VALERIO VILLANI
- 1 day ago
- 4 min read
The Body as an Inner Landscape
In Valerio Villani’s paintings, the human figure becomes a kind of map. A face, the position of a body, a trace of colour, and the painterly gesture lead towards a space that opens beyond the visible image. The Italian painter and illustrator builds his work between contemporary figuration, drawing, and editorial illustration, with a particular sensitivity to what a painting can hold in a single glance: memory, vulnerability, and change.

His works Silence, Rebirth, Il ritorno, La fine, and Dreaming draw us into a form of painting in which the soul takes shape through figure, colour, and composition. In this conversation, the artist speaks about painting as a space of encounter with the self, about the threshold between idea and process, about the passage from the gallery to the book, and about the way a single image can carry an entire inner story.
Your works often place the human figure on the threshold between the inner and outer worlds. How do you recognise the moment when that state has found its full presence within the painting?
In my paintings, I try to follow an inspiration that comes from the reality I experience and from what surrounds me. A kind of silence often accompanies the figures, creating a dialogue among them and with the reality I construct around them. It is not always easy to find the exact point between silence and dialogue, but when it reveals itself, the image breathes.
In your work, the figure rarely appears as a conventional portrait. It seems to carry an inner state. How clearly do you know what you want to express before you begin, and how much of the meaning emerges as you paint?
As I mentioned, the path from the initial idea to the final result is never fixed, and I often allow part of the work to be guided by the act of painting itself. I believe that, in order to keep a sense of energy and communication alive, the idea should not be planned too rigidly. I often let myself be surprised by what appears, and by what the process adds along the way.
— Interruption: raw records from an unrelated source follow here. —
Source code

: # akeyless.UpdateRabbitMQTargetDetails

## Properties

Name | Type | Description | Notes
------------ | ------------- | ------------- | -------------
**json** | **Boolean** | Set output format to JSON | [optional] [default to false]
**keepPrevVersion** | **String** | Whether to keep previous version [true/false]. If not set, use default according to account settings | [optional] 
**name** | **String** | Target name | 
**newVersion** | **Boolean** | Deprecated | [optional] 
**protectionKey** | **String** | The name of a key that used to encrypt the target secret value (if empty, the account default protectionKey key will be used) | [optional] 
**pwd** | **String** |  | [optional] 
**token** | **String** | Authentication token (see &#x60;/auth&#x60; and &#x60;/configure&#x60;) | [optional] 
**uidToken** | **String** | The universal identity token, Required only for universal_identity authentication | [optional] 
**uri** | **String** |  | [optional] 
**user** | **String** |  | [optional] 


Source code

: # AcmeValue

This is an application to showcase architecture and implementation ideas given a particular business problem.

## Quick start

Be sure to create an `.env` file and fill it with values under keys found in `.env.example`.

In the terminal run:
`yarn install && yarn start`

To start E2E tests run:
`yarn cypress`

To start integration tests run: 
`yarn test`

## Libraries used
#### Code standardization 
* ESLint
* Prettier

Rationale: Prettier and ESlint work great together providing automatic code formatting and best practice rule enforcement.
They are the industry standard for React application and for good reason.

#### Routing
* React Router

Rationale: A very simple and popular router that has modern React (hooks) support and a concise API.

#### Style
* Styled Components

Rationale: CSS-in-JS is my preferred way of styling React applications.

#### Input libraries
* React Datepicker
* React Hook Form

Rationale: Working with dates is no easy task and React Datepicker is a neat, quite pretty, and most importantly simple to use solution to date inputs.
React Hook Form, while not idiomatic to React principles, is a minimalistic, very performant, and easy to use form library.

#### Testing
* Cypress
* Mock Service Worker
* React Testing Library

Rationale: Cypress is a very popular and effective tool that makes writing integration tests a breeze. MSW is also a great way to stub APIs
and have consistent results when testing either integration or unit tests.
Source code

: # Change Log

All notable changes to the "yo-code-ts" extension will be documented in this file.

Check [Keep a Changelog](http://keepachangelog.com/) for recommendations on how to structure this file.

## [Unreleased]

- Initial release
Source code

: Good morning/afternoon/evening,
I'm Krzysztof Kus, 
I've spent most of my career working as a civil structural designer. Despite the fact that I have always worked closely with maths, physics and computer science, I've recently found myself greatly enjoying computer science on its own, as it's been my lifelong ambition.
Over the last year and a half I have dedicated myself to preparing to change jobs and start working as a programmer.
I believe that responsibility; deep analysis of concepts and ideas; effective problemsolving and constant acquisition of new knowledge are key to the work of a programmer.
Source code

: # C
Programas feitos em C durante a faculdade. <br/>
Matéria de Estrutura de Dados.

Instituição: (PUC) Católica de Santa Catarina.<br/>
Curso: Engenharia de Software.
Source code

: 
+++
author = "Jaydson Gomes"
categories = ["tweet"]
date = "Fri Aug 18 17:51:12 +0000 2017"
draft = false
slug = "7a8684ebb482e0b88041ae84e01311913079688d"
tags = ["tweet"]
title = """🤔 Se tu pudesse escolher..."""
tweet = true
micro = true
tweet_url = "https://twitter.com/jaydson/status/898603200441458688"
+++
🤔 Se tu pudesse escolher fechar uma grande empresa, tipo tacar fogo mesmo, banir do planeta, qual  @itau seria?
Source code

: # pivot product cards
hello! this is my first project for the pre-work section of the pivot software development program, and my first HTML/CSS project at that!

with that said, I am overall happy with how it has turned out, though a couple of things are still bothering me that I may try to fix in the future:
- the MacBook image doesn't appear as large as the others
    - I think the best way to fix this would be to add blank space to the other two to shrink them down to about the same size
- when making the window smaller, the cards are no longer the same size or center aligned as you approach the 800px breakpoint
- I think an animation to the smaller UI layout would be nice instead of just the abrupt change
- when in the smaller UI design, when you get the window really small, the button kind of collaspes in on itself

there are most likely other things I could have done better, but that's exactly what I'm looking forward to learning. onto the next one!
Your practice moves between painting and illustration for publishing. What changes in your way of thinking when you move from the open space of painting into the narrative structure of a book?
The structure of a book requires a compelling narrative rhythm, while each individual image has to condense the story into a single visual moment. Moving between different illustration formats can be demanding, but I believe I am a versatile artist, able to work within different frameworks. My thinking adapts to the kind of narrative required, and I try to stay as close as possible to the theme while preserving the character of my visual language.
Colour plays a powerful role in shaping the atmosphere of your works. Do you begin with colour, with the figure, or with a feeling you want the painting to hold?
I begin with an idea, which usually becomes a basic drawing that I use as a guide. I often leave the image to rest for days while I try to understand the emotion I want to capture. Colour plays a fundamental role in giving the image its visual character. In the same way, gesture and the painterly mark are crucial in bringing the different painted layers together into the final image.
You describe the soul as a space of knowledge, memory, and self-awareness. How does that idea become part of the painting itself, through the figure, colour, gesture, or composition?
For me, the soul is an intimate and personal landscape, and I approach it as such. Composition plays an important role, as does the arrangement of the elements: the figure itself, its posture, and its gestures. The idea always emerges through an emotion shaped by a strong message. In every work, I try to bring everything together, condensing drawing, gesture, and colour into a single visual approach. Making an intimate landscape, or a state of mind, visible is complex, but I try to do it as sincerely as possible.

Over the years, your work has appeared in different artistic contexts, from exhibitions and awards to publishing projects. What has this shift in setting, from the gallery to the book, revealed to you about the way an image communicates with its audience?
I always try to remain true to myself and to my artistic intuition, whatever the context. This helps me avoid distorting my work or pulling it too far from what I want to express. It also keeps it from becoming self-referential. I do, of course, select my works according to the context, adapting each one to the final concept, whether it is for a gallery or an editorial project.
In Silence, Rebirth, Il ritorno, La fine, and Dreaming, we encounter ideas of return, ending, dreaming, renewal, and inner transformation. Do you see these works as separate moments, or as parts of a shared inner landscape?
As I mentioned earlier, everything more or less follows the idea of a narrative of the human soul, understood as both an inner and an outer landscape. I try to move beyond the traditional figurative idea of the figure within a landscape, or at least that is my intention.
His words bring the paintings closer to the mind and hand behind them. In his work, figure, colour, and gesture carry the trace of an inner movement, from dream to return, from ending to renewal. The strength of his painting lies in his ability to turn a fragment of a face, the position of a body, or a layer of colour into a space where the viewer pauses before a feeling of their own.